Just when farmers thought things couldn’t get any stranger than they were in 2008, things DID in 2009.
In one of the coolest and wettest years on record, many of the county’s farmers were unable to get into their fields until June or even July. If they had managed to plant earlier, their seed rotted in the ground as persistent rains flooded the area through the normal planting season.
The late planting delayed the harvest into November for much of the county’s soybean and corn crops. And, once again, the rains came – delaying or complicating the harvest efforts. Finally, by December, nearly all of the crops had been harvested.
After state Sen. Frank Watson (R-Greenville) suffered a stroke in the fall of 2008 and decided to step down from the position he’d held for the past two decades, he was replaced last spring by Kyle McCarter. The Lebanon businessman hit the ground running, and has been an active advocate of pro-business, conservative policies in Springfield. We need his voice and his passion for downstate issues to balance the Chicago lockstep policies of the majority Democratic party.
Though disgraced former Gov. Rod Blagojevich still proclaims his innocence to anyone who is gullible enough to listen, his trial on corruption charges is looming ahead in 2010.
His replacement, Gov. Pat Quinn, now presides over a state in economic shambles. The state is months behind in its payments to schools and state agencies – causing chaos and uncertainty among those who depend on tax monies from the state in order to function. Quinn's task will be to find ways to restore funding to schools, social service agencies and government offices. More taxes are not the answer. We must improve the state’s economy by growth and by improving our attractiveness to businesses and industries who would consider moving here or expanding their current operations in the state.
Also on the political front, the St. Elmo mayoral election last spring has brought turmoil to that community.

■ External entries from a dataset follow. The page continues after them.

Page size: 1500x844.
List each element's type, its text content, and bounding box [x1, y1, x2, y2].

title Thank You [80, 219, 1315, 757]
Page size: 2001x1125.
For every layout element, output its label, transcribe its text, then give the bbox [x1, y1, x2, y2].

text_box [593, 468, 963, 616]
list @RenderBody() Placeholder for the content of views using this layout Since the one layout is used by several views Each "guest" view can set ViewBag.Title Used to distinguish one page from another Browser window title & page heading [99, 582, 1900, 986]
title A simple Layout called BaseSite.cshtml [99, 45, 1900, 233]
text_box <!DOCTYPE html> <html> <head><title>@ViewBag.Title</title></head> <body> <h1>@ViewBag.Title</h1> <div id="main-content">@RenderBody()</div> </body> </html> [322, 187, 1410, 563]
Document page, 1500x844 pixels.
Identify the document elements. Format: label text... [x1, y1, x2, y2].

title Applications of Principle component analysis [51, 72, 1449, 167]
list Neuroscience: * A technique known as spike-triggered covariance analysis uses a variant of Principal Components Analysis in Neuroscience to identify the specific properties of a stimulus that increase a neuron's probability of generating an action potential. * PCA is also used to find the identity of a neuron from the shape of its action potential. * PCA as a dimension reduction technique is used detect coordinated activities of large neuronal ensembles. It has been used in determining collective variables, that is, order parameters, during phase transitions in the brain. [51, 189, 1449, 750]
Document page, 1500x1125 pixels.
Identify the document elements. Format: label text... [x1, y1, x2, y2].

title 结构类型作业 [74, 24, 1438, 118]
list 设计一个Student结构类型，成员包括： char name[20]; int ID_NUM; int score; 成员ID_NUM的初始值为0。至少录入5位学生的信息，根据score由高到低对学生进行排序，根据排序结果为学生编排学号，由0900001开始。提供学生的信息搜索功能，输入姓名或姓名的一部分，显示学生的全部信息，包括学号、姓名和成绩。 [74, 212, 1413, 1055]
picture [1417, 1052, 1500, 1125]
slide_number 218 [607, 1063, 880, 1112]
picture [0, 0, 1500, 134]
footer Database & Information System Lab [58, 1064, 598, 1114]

A confrontation between the new mayor, Larry Tish, and the chief of police, Ken Thomason, resulted in the mayor's dismissal of the chief in November. That conflict has divided the town and the city council, and threatens to derail progress on several fronts. The rift must be healed and cooperation restored if the community is to move forward.
On the positive side of the ledger, several hopeful signs of progress are visible in the area.
The most obvious is the renovation project in downtown Vandalia. By any measure, the work will be a significant improvement to the appearance and functionality of the area. In addition to the visible facelift that the new paving and streetscape elements will bring, the project also gave the downtown a major upgrade by installing new storm sewer, sanitary sewer, water and electrical lines below the surface. Those improvements will make the downtown district more attractive to businesses.
As the streetscape work has progressed, the Vandalia Main Street organization has taken a lead in the effort to help merchants weather the disruptions caused by the construction work. We urge shoppers to overlook the temporary inconveniences and continue to support the downtown businesses as the final stages of the project are completed.
The Main Street organization also has helped a number of businesses spruce up their buildings with a fresh coat of paint. Those storefronts will be a nice complement to the streetscape project when it's finished in the spring.
In spite of the challenging economy, the news is not all doom and gloom. Several new businesses have opened in Vandalia in recent months, and the Vandalia Chamber of Commerce has held ribbon cuttings to celebrate.
We are thankful for our resilient community and look forward to good things in the coming year. Together, we can survive and thrive.